Exercise:
Beginning at the line with "## Minikube", output each line to the end of the listing below exactly, please.

----------

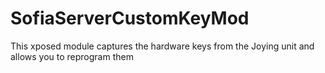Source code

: # SofiaServerCustomKeyMod
This xposed module captures the hardware keys from the Joying unit and allows you to reprogram them
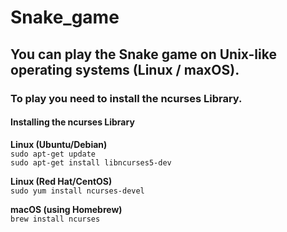 # Snake_game

<h2>You can play the Snake game on Unix-like operating systems (Linux / maxOS).</h2>
<h3>To play you need to install the ncurses Library.</h3>

<h4>Installing the ncurses Library</h4>

**Linux (Ubuntu/Debian)**<br>
`sudo apt-get update`<br>
`sudo apt-get install libncurses5-dev`

**Linux (Red Hat/CentOS)**<br>
`sudo yum install ncurses-devel`

**macOS (using Homebrew)**<br>
`brew install ncurses`
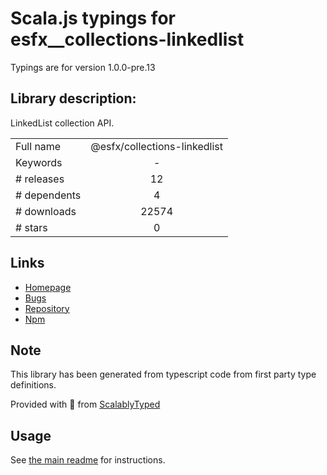 
# Scala.js typings for esfx__collections-linkedlist

Typings are for version 1.0.0-pre.13

## Library description:
LinkedList collection API.

|                    |                 |
| ------------------ | :-------------: |
| Full name          | @esfx/collections-linkedlist |
| Keywords           | - |
| # releases         | 12 |
| # dependents       | 4 |
| # downloads        | 22574 |
| # stars            | 0 |

## Links
- [Homepage](https://github.com/esfx/esfx#readme)
- [Bugs](https://github.com/esfx/esfx/issues)
- [Repository](https://github.com/esfx/esfx)
- [Npm](https://www.npmjs.com/package/%40esfx%2Fcollections-linkedlist)
    


## Note
This library has been generated from typescript code from first party type definitions.

Provided with :purple_heart: from [ScalablyTyped](https://github.com/oyvindberg/ScalablyTyped)

## Usage
See [the main readme](../../readme.md) for instructions.



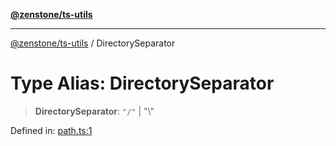 [**@zenstone/ts-utils**](../README.md)

***

[@zenstone/ts-utils](../globals.md) / DirectorySeparator

# Type Alias: DirectorySeparator

> **DirectorySeparator**: `"/"` \| "\\"

Defined in: [path.ts:1](https://github.com/janpoem/ts-utils/blob/4facee14310dda7258a7321b86b7470b497dc0e0/src/http/path.ts#L1)
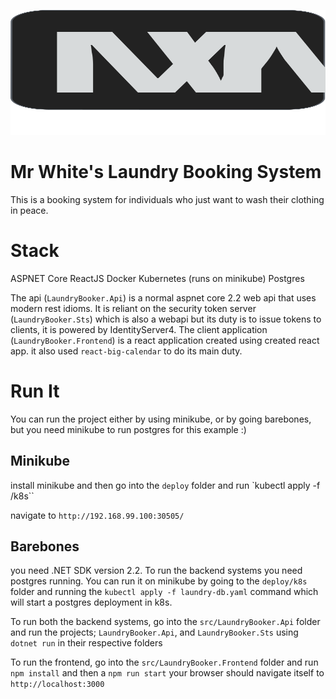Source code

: <a href="https://github.com/Lutando/Entropy/"><img src="https://raw.githubusercontent.com/Lutando/Entropy/master/LaundryBooker/logo.svg?sanitize=true" width="100%" height="200"></a>

# Mr White's Laundry Booking System

This is a booking system for individuals who just want to wash their clothing in peace.

# Stack
ASPNET Core
ReactJS
Docker
Kubernetes (runs on minikube)
Postgres

The api (`LaundryBooker.Api`) is a normal aspnet core 2.2 web api that uses modern rest idioms. It is reliant on the security token server (`LaundryBooker.Sts`) which is also a webapi but its duty is to issue tokens to clients, it is powered by IdentityServer4. The client application (`LaundryBooker.Frontend`) is a react application created using created react app. it also used `react-big-calendar` to do its main duty.

# Run It

You can run the project either by using minikube, or by going barebones, but you need minikube to run postgres for this example :)

## Minikube
install minikube and then go into the `deploy` folder and run `kubectl apply -f /k8s``

navigate to `http://192.168.99.100:30505/`

## Barebones
you need .NET SDK version 2.2. To run the backend systems you need postgres running. You can run it on minikube by going to the `deploy/k8s` folder and running the `kubectl apply -f laundry-db.yaml` command which will start a postgres deployment in k8s.

To run both the backend systems, go into the `src/LaundryBooker.Api` folder and run the projects; `LaundryBooker.Api`, and `LaundryBooker.Sts` using `dotnet run` in their respective folders

To run the frontend, go into the `src/LaundryBooker.Frontend` folder and run `npm install` and then a `npm run start` your browser should navigate itself to `http://localhost:3000`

----------

Answer to the exercise:
## Minikube
install minikube and then go into the `deploy` folder and run `kubectl apply -f /k8s``

navigate to `http://192.168.99.100:30505/`

## Barebones
you need .NET SDK version 2.2. To run the backend systems you need postgres running. You can run it on minikube by going to the `deploy/k8s` folder and running the `kubectl apply -f laundry-db.yaml` command which will start a postgres deployment in k8s.

To run both the backend systems, go into the `src/LaundryBooker.Api` folder and run the projects; `LaundryBooker.Api`, and `LaundryBooker.Sts` using `dotnet run` in their respective folders

To run the frontend, go into the `src/LaundryBooker.Frontend` folder and run `npm install` and then a `npm run start` your browser should navigate itself to `http://localhost:3000`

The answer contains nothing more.